“Never let a creditor get to your asset, no matter how bad your mistake.” Upon this ideal, former Texas billionaire, Sam Wyly, and his now deceased brother, Charles, created an “enormously complex” arrangement of offshore trusts and corporations. The Wyly brothers, whose massive fortunes were earned founding and acquiring business entities, including Michaels craft stores and Bonanza Steakhouses, transferred valuable stock options in various business enterprises to offshore trusts in exchange for private annuities. The Wylys argued that their plan’s intent was to have them “irrevocably surrender the enjoyment, control, ownership and all economic benefits attributable to the ownership of the options sold in exchange for the private annuity.” The IRS contended, however, that the brothers anticipated that the U.S. tax authorities wouldn’t tax the capital gains earned on the securities held in the offshore trusts. Federal Bankruptcy Judge Barbara Houser didn’t buy the Wyly’s argument that they reasonably relied on the advice of lawyers and tax professionals, nor did she agree that the trust’s assets weren’t under the family’s control after the transfer. However, she did find that Charles’ widow was entitled to the benefit of the innocent spouse defense.
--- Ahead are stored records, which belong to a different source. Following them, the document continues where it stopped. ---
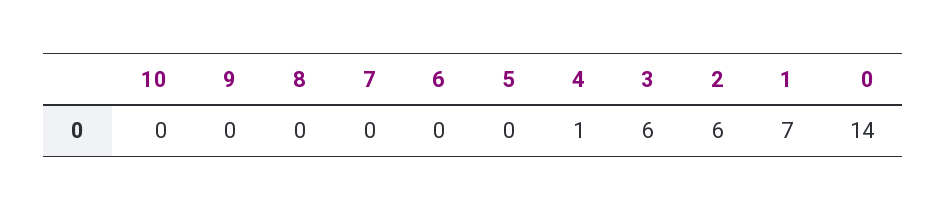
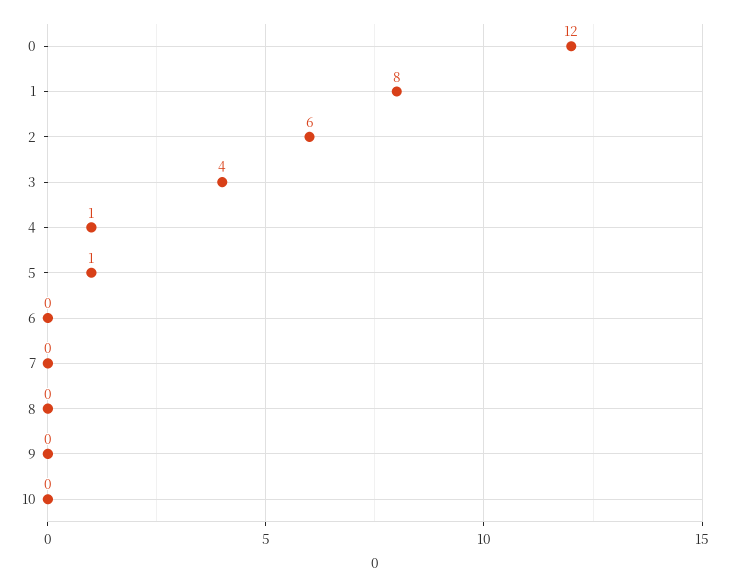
5: 0 -> 1
3: 6 -> 4
1: 7 -> 8
0: 14 -> 12

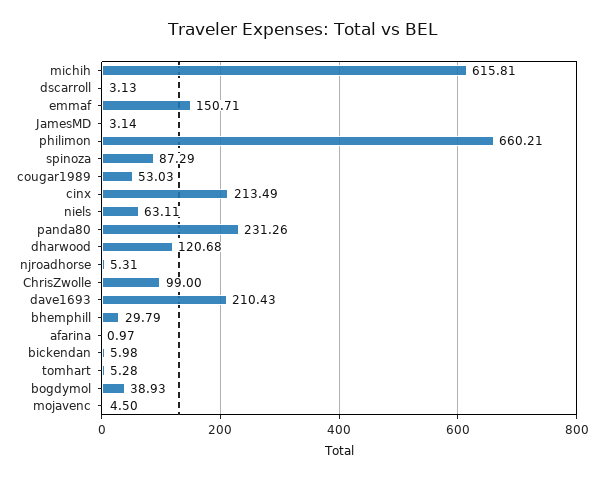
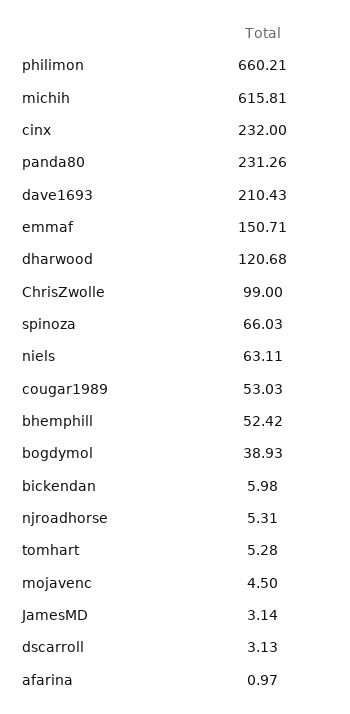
spinoza: 87.29 -> 66.03
cinx: 213.49 -> 232
bhemphill: 29.79 -> 52.42

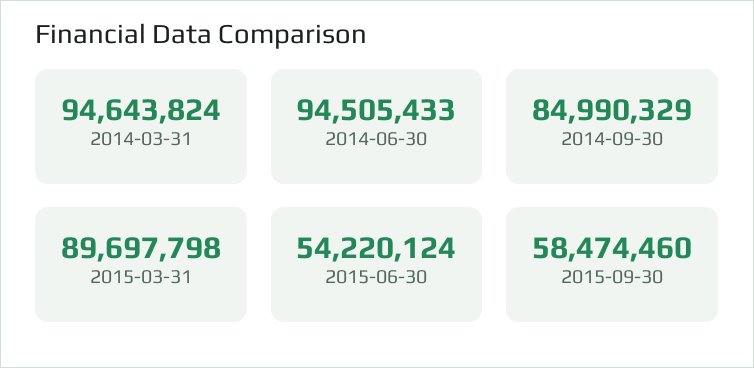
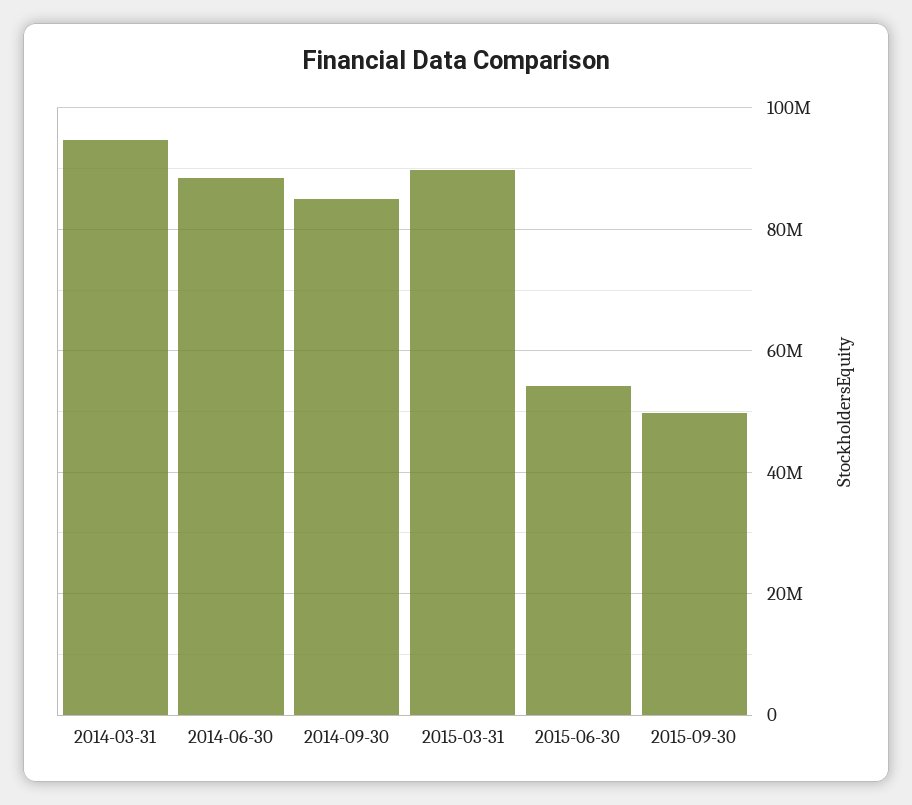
2014-06-30: 94505433 -> 88000000
2015-09-30: 58474460 -> 50000000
Clear and Convincing Evidence of Fraud
Prior to a 2014 Southern District of New York Court’s ruling that the Wyly brothers committed securities fraud in connection with various transactions undertaken by certain offshore trusts, Sam and Charles’ widow, Dee, each filed for bankruptcy protection. After the court entered judgment against Sam and Charles’ estate for $123,836,958.75 and $63,881,743.97, respectively, in April 2015, the Internal Revenue Service levied a $2.03 billion tax bill on Sam and a $1.1 billion tax bill on Charles’ estate.
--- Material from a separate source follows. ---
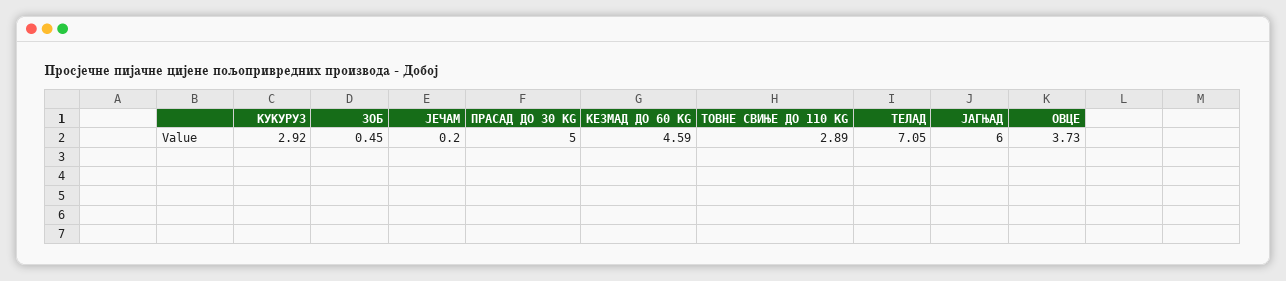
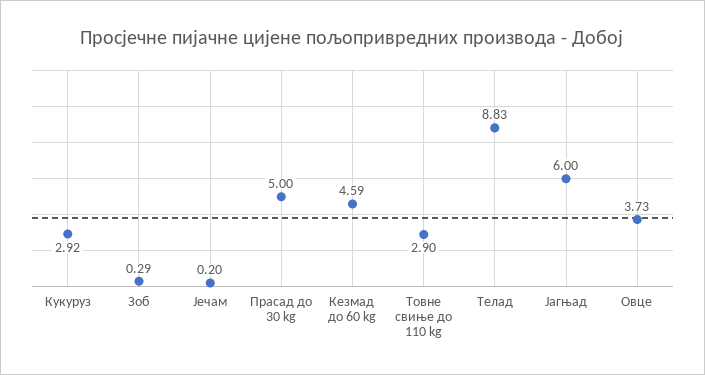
ЗОБ: 0.45 -> 0.29
ТОВНЕ СВИЊЕ ДО 110 KG: 2.89 -> 2.9
ТЕЛАД: 7.05 -> 8.83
In Sam’s bankruptcy petition, he claimed assets between $100 million and $500 million and liabilities totaling between $100 million and $500 million. During a two-week trial, Judge Houser had to decide whether the Wylys’ trust arrangement was intended to defraud the IRS and, by “clear and convincing evidence,” she found in the affirmative. “There is little credible evidence in the record suggesting a legitimate business reason requiring this level of complexity,” Houser wrote. The IRS claimed that the Wylys’ lifestyle, including multiple mansions, fine jewelry and rare artwork, were purchased by the trusts and “loaned” to the family to avoid taxes and that gifts were made to younger generations for the same purposes. Houser’s 459-page ruling rejected the idea that the brothers were simply following the advice of their own employees and tax professionals to hide their assets in offshore trusts, allowing them to make hundreds of millions of dollars. The opinion states, “The court does not believe that the law permits Sam to hide behind others and claim not to have known what was going on around him.”
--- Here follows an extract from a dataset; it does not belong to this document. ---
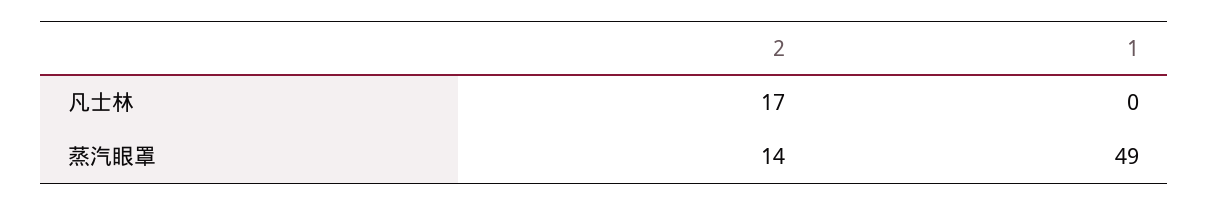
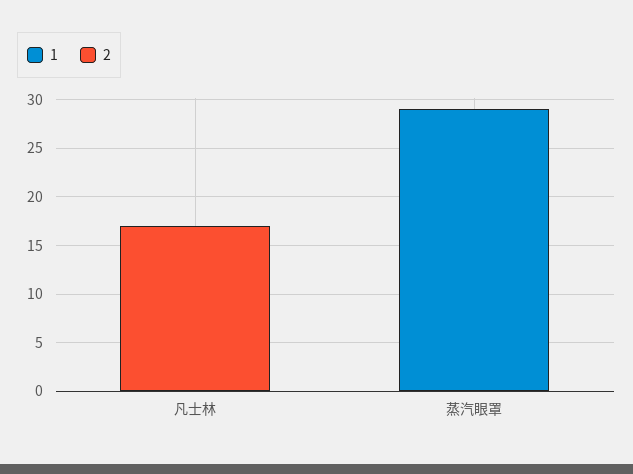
2, 蒸汽眼罩: 14 -> 0
1, 蒸汽眼罩: 49 -> 29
In a more favorable ruling for the Wyly family, Judge Houser held that Dee was “innocent of any wrongdoing,” and that she “did not know the details of what Sam and Charles had done offshore....” As a general rule, when married persons file a joint income tax return, they become jointly and severally liable for the tax due with respect to that return. However, Congress concluded that under certain circumstances, such liability could be unfair. Dee sought and was granted “innocent spouse” relief pursuant to Internal Revenue Code Section 6015(b) and (c), which provides that relief from joint and several liability is available if: (1) a joint return was filed, (2) there’s an understatement of tax attributable to the erroneous items of one individual filing the return, (3) the spouse requesting relief didn’t know, and had no reason to know, of the understatement at the time of signing the return, (4) taking into account all the facts and circumstances, it would be inequitable to hold the requesting spouse liable for the deficiency in tax resulting from the understatement, and (5) the requesting spouse asserts the innocent spouse defense within two years of the IRS commencing collection activities. “There was nothing that should have ‘tipped her off' that something was amiss,” Judge Houser concluded. “She did not commit fraud, she did not participate in any fraud, she was not willfully blind, and she is entitled to the benefit of the innocent spouse defense.” As a result, the court relieved Dee of responsibility for paying tax, interest and penalties on improperly reported and omitted items previously filed on joint tax returns.
Offshore Trusts Can’t Be Personal Piggy Banks
In reaching the conclusion that credible evidence was lacking in the record of a legitimate business need for this level of complexity, Judge Houser inferred that “a primary reason for making the offshore [trust] system this complex was the hope that no one, including the Court, could ever figure out what was going on here and why.” In what’s viewed as a big win in their fight against abusive tax planning, the IRS argued, the court agreed and practitioners should take note, “the Wyly family treated the offshore system as their personal piggy bank,” and consequently were found, by clear and convincing evidence, to have defrauded the IRS. Next on the agenda is to determine the amount the Wylys must pay.